In full and without alteration, output each record given here.

******************************

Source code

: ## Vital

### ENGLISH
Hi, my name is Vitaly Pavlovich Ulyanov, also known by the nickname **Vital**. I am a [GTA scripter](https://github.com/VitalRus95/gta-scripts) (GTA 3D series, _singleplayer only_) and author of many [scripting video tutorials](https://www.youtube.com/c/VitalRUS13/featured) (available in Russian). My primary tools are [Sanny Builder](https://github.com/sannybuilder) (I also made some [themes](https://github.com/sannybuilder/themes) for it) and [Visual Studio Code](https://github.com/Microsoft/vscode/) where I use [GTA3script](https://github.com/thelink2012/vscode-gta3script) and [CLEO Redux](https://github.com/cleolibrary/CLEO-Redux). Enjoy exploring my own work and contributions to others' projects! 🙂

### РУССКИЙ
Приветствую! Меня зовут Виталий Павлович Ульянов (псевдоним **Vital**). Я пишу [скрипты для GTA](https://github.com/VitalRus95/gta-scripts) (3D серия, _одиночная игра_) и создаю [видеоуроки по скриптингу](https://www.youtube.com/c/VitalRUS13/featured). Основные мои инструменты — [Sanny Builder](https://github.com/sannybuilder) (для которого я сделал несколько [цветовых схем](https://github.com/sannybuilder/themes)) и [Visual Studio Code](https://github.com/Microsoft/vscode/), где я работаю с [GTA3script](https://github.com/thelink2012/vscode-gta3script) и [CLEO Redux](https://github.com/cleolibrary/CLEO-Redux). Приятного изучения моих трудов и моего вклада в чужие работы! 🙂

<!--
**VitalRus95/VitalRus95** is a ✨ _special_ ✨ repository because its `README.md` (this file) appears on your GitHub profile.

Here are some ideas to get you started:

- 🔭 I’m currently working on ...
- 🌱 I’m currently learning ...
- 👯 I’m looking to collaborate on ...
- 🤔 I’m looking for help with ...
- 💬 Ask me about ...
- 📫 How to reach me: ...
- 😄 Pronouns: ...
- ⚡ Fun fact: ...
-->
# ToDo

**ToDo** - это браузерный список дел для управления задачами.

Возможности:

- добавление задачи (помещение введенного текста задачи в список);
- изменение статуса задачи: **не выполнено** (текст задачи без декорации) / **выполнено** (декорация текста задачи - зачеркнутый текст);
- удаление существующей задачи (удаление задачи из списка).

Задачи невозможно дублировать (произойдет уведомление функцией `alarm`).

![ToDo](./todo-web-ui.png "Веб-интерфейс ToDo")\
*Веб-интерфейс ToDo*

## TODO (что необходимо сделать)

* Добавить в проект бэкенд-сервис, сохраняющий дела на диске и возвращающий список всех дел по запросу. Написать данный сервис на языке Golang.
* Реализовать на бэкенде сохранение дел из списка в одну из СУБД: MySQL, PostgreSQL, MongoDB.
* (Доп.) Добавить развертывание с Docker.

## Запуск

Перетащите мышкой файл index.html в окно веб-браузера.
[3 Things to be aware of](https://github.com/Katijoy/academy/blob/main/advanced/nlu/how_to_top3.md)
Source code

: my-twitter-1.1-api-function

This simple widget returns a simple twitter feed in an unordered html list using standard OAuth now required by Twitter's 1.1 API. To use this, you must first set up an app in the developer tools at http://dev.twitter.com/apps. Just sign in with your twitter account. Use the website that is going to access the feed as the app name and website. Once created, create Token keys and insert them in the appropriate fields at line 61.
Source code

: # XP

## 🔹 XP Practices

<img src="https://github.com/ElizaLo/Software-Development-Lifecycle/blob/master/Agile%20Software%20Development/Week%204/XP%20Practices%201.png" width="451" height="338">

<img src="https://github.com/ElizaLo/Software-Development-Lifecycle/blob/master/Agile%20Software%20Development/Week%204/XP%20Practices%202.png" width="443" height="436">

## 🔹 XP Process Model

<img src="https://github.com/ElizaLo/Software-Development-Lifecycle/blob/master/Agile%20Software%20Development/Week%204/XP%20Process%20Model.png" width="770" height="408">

******************************

Exercise response:
Source code

: ## Vital

### ENGLISH
Hi, my name is Vitaly Pavlovich Ulyanov, also known by the nickname **Vital**. I am a [GTA scripter](https://github.com/VitalRus95/gta-scripts) (GTA 3D series, _singleplayer only_) and author of many [scripting video tutorials](https://www.youtube.com/c/VitalRUS13/featured) (available in Russian). My primary tools are [Sanny Builder](https://github.com/sannybuilder) (I also made some [themes](https://github.com/sannybuilder/themes) for it) and [Visual Studio Code](https://github.com/Microsoft/vscode/) where I use [GTA3script](https://github.com/thelink2012/vscode-gta3script) and [CLEO Redux](https://github.com/cleolibrary/CLEO-Redux). Enjoy exploring my own work and contributions to others' projects! 🙂

### РУССКИЙ
Приветствую! Меня зовут Виталий Павлович Ульянов (псевдоним **Vital**). Я пишу [скрипты для GTA](https://github.com/VitalRus95/gta-scripts) (3D серия, _одиночная игра_) и создаю [видеоуроки по скриптингу](https://www.youtube.com/c/VitalRUS13/featured). Основные мои инструменты — [Sanny Builder](https://github.com/sannybuilder) (для которого я сделал несколько [цветовых схем](https://github.com/sannybuilder/themes)) и [Visual Studio Code](https://github.com/Microsoft/vscode/), где я работаю с [GTA3script](https://github.com/thelink2012/vscode-gta3script) и [CLEO Redux](https://github.com/cleolibrary/CLEO-Redux). Приятного изучения моих трудов и моего вклада в чужие работы! 🙂

<!--
**VitalRus95/VitalRus95** is a ✨ _special_ ✨ repository because its `README.md` (this file) appears on your GitHub profile.

Here are some ideas to get you started:

- 🔭 I’m currently working on ...
- 🌱 I’m currently learning ...
- 👯 I’m looking to collaborate on ...
- 🤔 I’m looking for help with ...
- 💬 Ask me about ...
- 📫 How to reach me: ...
- 😄 Pronouns: ...
- ⚡ Fun fact: ...
-->
# ToDo

**ToDo** - это браузерный список дел для управления задачами.

Возможности:

- добавление задачи (помещение введенного текста задачи в список);
- изменение статуса задачи: **не выполнено** (текст задачи без декорации) / **выполнено** (декорация текста задачи - зачеркнутый текст);
- удаление существующей задачи (удаление задачи из списка).

Задачи невозможно дублировать (произойдет уведомление функцией `alarm`).

![ToDo](./todo-web-ui.png "Веб-интерфейс ToDo")\
*Веб-интерфейс ToDo*

## TODO (что необходимо сделать)

* Добавить в проект бэкенд-сервис, сохраняющий дела на диске и возвращающий список всех дел по запросу. Написать данный сервис на языке Golang.
* Реализовать на бэкенде сохранение дел из списка в одну из СУБД: MySQL, PostgreSQL, MongoDB.
* (Доп.) Добавить развертывание с Docker.

## Запуск

Перетащите мышкой файл index.html в окно веб-браузера.
[3 Things to be aware of](https://github.com/Katijoy/academy/blob/main/advanced/nlu/how_to_top3.md)
Source code

: my-twitter-1.1-api-function

This simple widget returns a simple twitter feed in an unordered html list using standard OAuth now required by Twitter's 1.1 API. To use this, you must first set up an app in the developer tools at http://dev.twitter.com/apps. Just sign in with your twitter account. Use the website that is going to access the feed as the app name and website. Once created, create Token keys and insert them in the appropriate fields at line 61.
Source code

: # XP

## 🔹 XP Practices

<img src="https://github.com/ElizaLo/Software-Development-Lifecycle/blob/master/Agile%20Software%20Development/Week%204/XP%20Practices%201.png" width="451" height="338">

<img src="https://github.com/ElizaLo/Software-Development-Lifecycle/blob/master/Agile%20Software%20Development/Week%204/XP%20Practices%202.png" width="443" height="436">

## 🔹 XP Process Model

<img src="https://github.com/ElizaLo/Software-Development-Lifecycle/blob/master/Agile%20Software%20Development/Week%204/XP%20Process%20Model.png" width="770" height="408">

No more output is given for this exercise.